Entrusting a group with this infamous track record with a trial that deliberately introduces an increase in risk in newborns means handing over the management of an already ethically problematic design to researchers who have demonstrated in the past a tendency to interpret data in a oriented way, especially when it comes to suggesting adverse effects or imbalances associated with vaccinations. This reinforces the impression that the study is not designed to clarify a real uncertainty, but to produce results that serve an already constructed narrative. This framework fits coherently into the political context that made the project possible. The influence exerted by Robert F. Kennedy Jr. on US health policies favored an instrumental use of research as a means of artificially reopening questions already resolved on a scientific level, with the aim of discouraging vaccination through the continuous search for presumed risks. The aim is transparent: the available data is already sufficient to support the safety and effectiveness of the vaccine and the importance of administration at birth; what is sought now is not necessary knowledge, but material that can be used to fuel doubts.

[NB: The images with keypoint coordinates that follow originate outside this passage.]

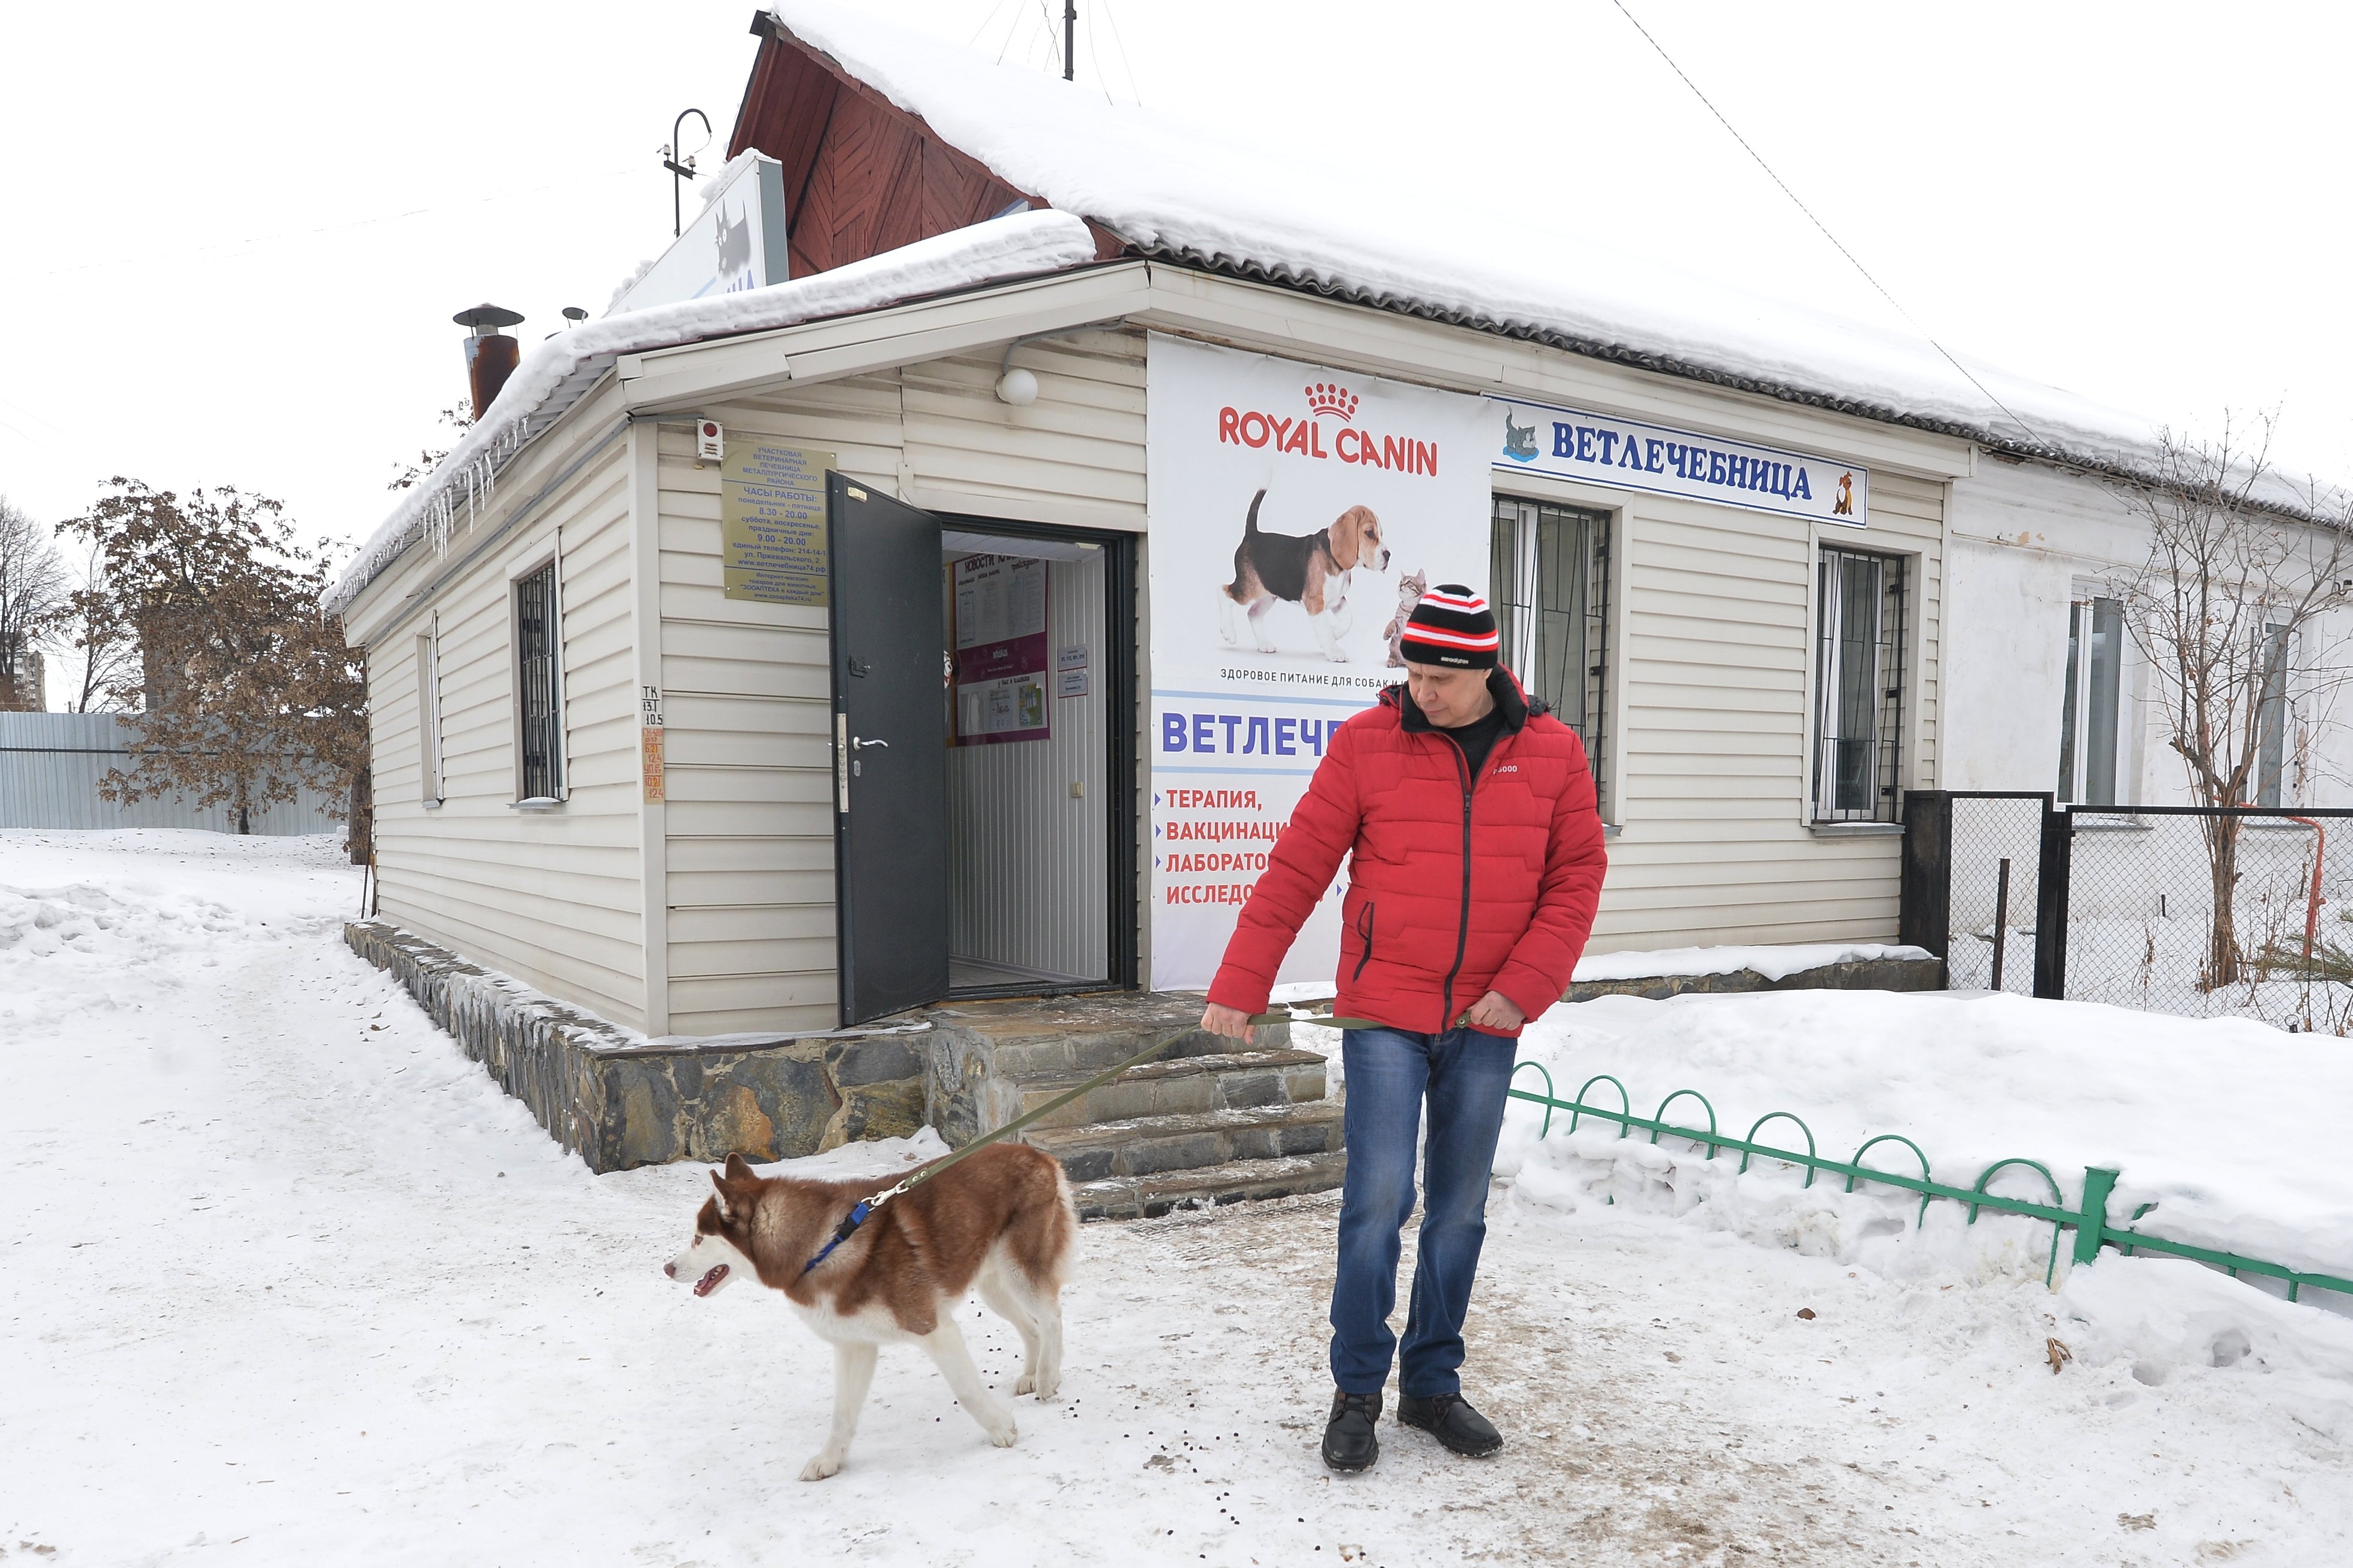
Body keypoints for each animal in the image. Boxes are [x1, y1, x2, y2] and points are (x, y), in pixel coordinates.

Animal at [658, 1147, 1073, 1476]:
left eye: (698, 1239)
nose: (667, 1268)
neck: (825, 1245)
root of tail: (1035, 1152)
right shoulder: (854, 1346)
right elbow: (842, 1415)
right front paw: (829, 1462)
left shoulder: (934, 1328)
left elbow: (968, 1390)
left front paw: (1002, 1430)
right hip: (993, 1286)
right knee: (1031, 1326)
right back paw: (1032, 1375)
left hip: (1021, 1271)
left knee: (1052, 1317)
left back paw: (1048, 1378)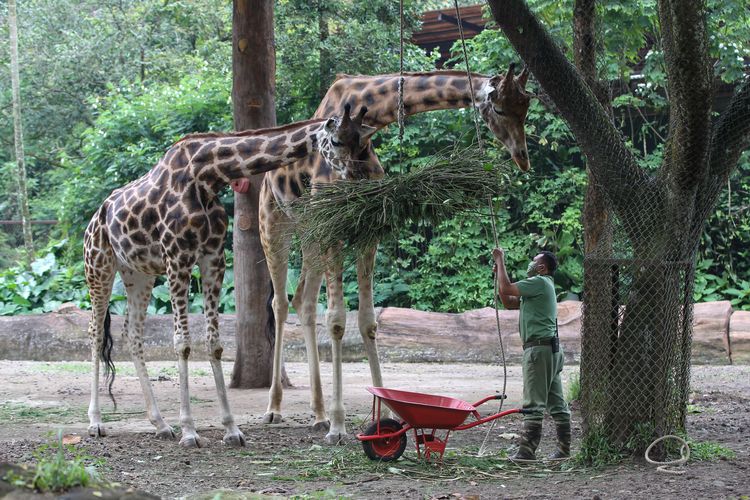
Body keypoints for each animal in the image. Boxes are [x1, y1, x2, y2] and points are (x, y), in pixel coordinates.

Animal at [83, 105, 376, 450]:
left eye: (361, 141)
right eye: (336, 140)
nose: (356, 180)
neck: (207, 176)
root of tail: (96, 217)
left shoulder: (213, 258)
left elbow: (215, 344)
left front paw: (231, 429)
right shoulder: (177, 257)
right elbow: (182, 343)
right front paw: (190, 431)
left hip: (138, 275)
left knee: (133, 335)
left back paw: (160, 424)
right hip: (98, 267)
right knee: (95, 334)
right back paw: (96, 422)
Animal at [262, 64, 536, 444]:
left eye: (526, 107)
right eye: (498, 108)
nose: (522, 158)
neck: (372, 118)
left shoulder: (366, 230)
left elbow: (367, 320)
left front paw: (388, 410)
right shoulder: (335, 227)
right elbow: (337, 320)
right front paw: (338, 426)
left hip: (311, 235)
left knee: (303, 299)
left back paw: (317, 414)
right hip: (275, 222)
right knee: (280, 302)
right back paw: (274, 409)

The heart of the matter remains the deliberate exposure of children to avoidable risks, at a stage of life where the consequences are profound and long-lasting, to produce data that does not meet a real scientific need. Out of thousands of newborns, this means accepting in advance a predictable number of illnesses and avoidable deaths as the operational cost of a political agenda. It is at this point, more than in any formal irregularity, that this study takes on the contours of a plan that betrays the very function of science, transforming it from an instrument of protection of the most vulnerable into a means of legitimizing an announced plan.